Available data -
======
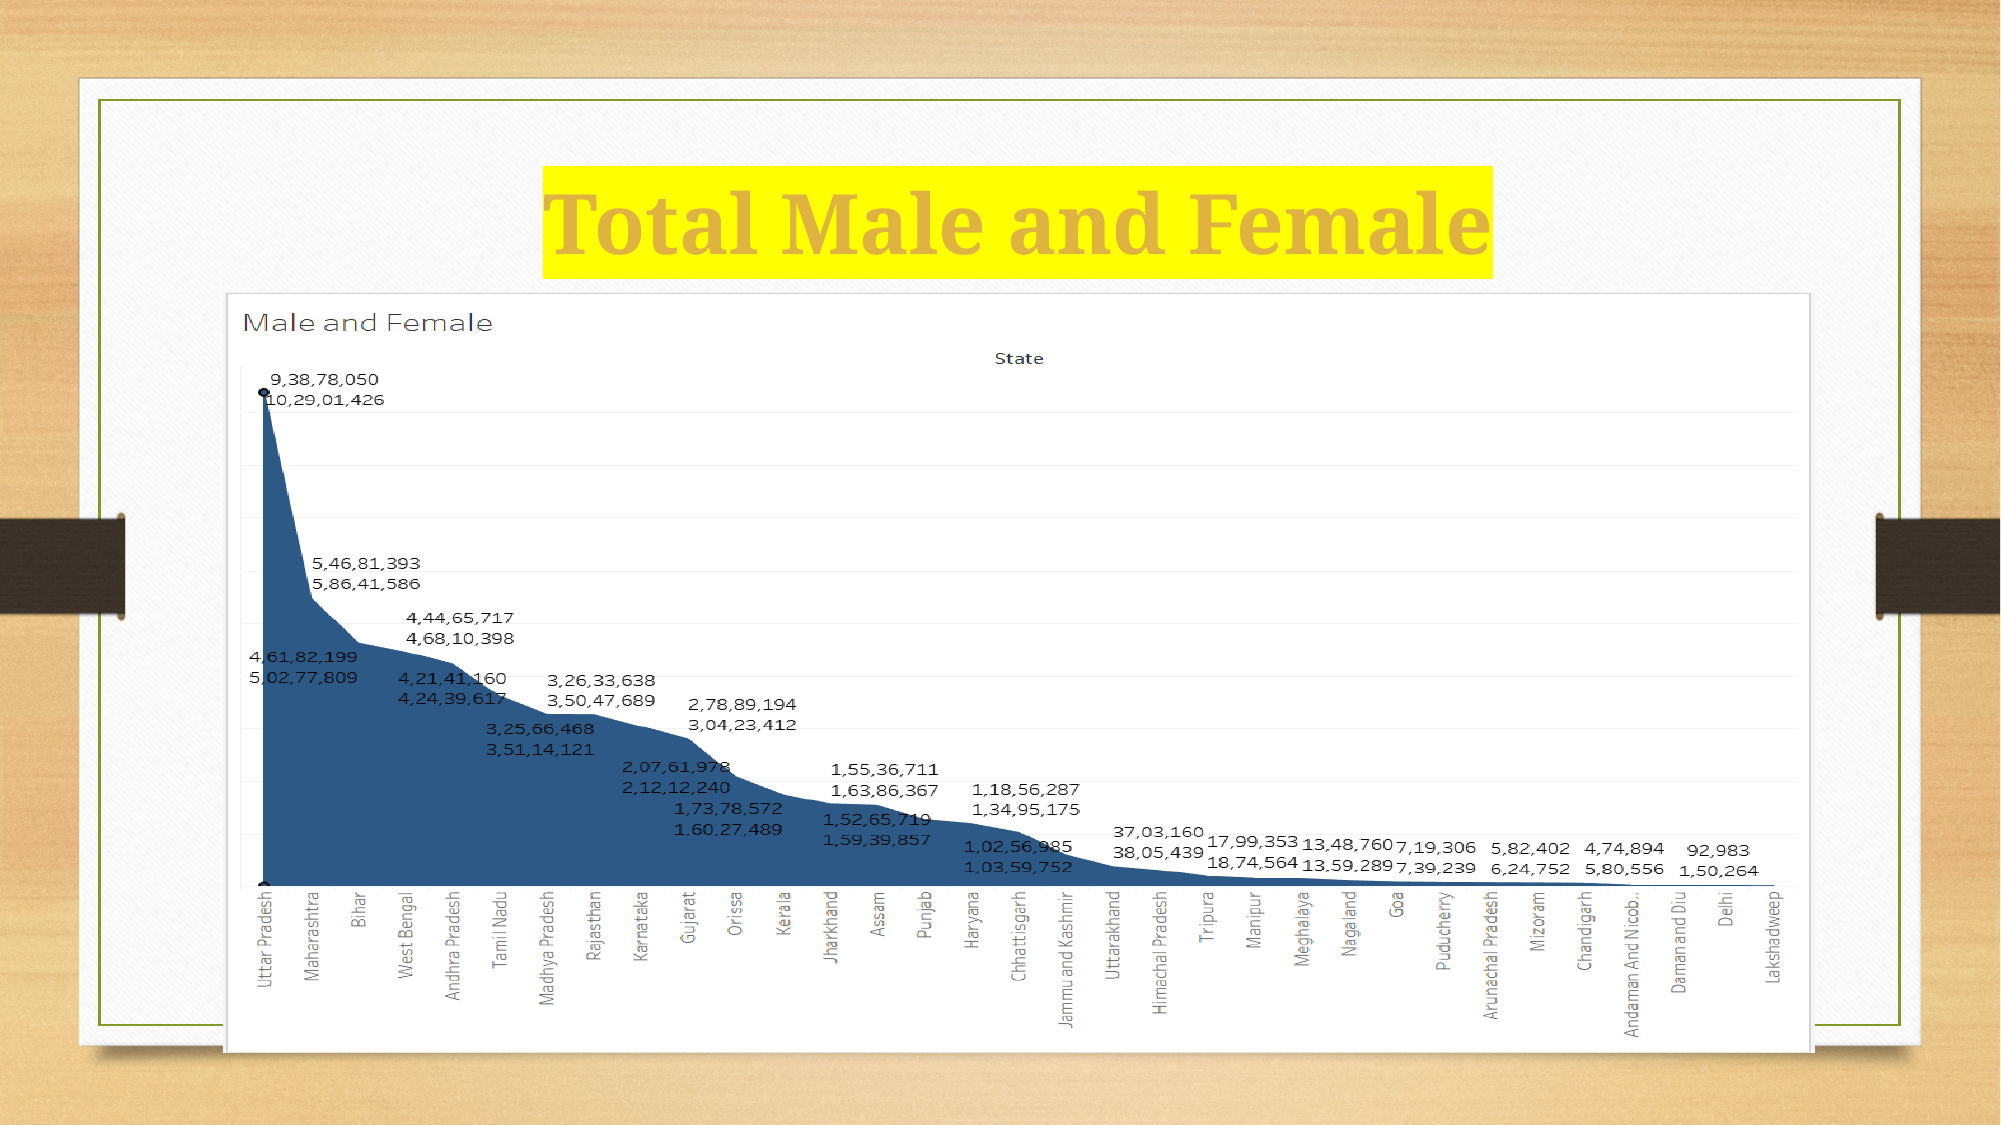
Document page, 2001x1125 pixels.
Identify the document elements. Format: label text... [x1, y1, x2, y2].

picture [0, 0, 2001, 1125]
title Total Male and Female [230, 114, 1806, 292]
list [223, 292, 1816, 1053]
======
What is needed - Type the listing above out again exactly, and omit all pictures.

Result of this task -
Document page, 2001x1125 pixels.
Identify the document elements. Format: label text... [x1, y1, x2, y2].

picture [0, 0, 2001, 1125]
title Total Male and Female [230, 114, 1806, 292]
list [223, 292, 1816, 1053]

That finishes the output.